I looked up at it, semi-strained my neck and thought:
Me: Wow, that’s tall.
I highly doubt that it will be installed in any swell’s living room any time soon.
I walked four blocks north to the street divider at 62nd and Broadway where I saw a crouching figure called O Pensador that’s made from hammered copper.
It made me think of a wrinkled abstract Buddha and I felt immense relief that Cemin resisted producing a surreal sculpture of the prophet Muhammad.
At 66th Street I caught the uptown express to West 157th Street.
There, I observed a seven-foot tall dancing marble figure Cemin calls The Wind.
I think that others are referring to it as The Repository for Lost Keys.
Next, I caught a 1 local downtown and exited at 116th Street Columbia University.
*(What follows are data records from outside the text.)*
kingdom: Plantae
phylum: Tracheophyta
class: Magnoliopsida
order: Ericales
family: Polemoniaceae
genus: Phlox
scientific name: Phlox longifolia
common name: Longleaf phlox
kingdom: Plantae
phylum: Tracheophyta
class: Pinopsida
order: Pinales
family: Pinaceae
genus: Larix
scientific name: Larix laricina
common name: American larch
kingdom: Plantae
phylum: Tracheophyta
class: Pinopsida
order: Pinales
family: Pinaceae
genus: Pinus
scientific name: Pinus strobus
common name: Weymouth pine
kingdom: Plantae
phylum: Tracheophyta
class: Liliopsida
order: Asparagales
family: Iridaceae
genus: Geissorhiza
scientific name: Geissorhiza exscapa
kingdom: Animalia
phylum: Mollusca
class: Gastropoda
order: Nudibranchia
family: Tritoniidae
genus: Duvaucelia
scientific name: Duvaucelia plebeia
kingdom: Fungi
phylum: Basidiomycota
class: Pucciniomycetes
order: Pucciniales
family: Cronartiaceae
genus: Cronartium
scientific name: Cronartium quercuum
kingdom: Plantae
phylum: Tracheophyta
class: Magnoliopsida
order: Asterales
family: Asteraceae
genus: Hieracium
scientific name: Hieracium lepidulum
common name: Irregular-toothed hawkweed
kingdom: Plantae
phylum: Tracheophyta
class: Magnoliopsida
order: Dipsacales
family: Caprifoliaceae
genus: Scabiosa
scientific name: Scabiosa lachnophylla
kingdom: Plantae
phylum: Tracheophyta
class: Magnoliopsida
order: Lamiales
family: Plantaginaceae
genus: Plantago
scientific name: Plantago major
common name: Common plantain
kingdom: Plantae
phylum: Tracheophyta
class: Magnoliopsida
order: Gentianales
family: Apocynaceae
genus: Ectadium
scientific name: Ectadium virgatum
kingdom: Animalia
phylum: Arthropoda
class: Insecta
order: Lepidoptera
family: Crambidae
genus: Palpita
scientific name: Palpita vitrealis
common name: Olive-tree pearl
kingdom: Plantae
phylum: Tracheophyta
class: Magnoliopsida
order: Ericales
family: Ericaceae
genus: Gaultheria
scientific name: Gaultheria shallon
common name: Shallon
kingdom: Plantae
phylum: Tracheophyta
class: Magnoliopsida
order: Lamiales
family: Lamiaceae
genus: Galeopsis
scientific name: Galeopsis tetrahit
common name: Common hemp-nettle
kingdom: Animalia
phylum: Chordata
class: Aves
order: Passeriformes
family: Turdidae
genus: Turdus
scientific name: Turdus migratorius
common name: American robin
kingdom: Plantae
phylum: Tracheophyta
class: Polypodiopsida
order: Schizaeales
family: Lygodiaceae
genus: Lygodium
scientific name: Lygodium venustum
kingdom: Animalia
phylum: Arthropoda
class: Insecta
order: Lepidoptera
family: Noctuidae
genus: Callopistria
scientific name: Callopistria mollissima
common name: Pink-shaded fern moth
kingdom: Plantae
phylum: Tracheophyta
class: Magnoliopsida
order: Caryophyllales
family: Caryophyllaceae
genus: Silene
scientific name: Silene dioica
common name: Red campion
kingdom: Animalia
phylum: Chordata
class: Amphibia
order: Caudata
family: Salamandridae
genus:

In the subway station, I saw a welded steel functional sculpture by Michelle Greene called Railrider’s Throne.
How predictable that a woman would create art that is both aesthetically pleasing and actually useful.
Back outside, I walked a block north to 117th Street and inspected Cemin’s hammered copper sculpture called Aphrodite standing nearly eight feet tall.
Me: Small breasts, big hips.
Afterward, I hopped onto another 1 local heading downtown and exited at West 79th Street where I observed In the Center, a fourteen and a half foot tall hydrocal (that’s a William F. Buckley way of saying plaster of Paris), wood and metal behemoth in a gaucho hat holding a divining rod.
This sculpture reminded me of the strict Catholic clergy that were chasing the mischievous schoolboy, Guido, in Federico Fellini’s 8 ½. As much as part of me wanted to access my inner Guido and bolt from this monster, irrationally fearing that if it leaned forward it could impale me, the rest of me decided to relax and shoot these final images of this free exhibit that can be seen on the streets of Gotham City through mid-November.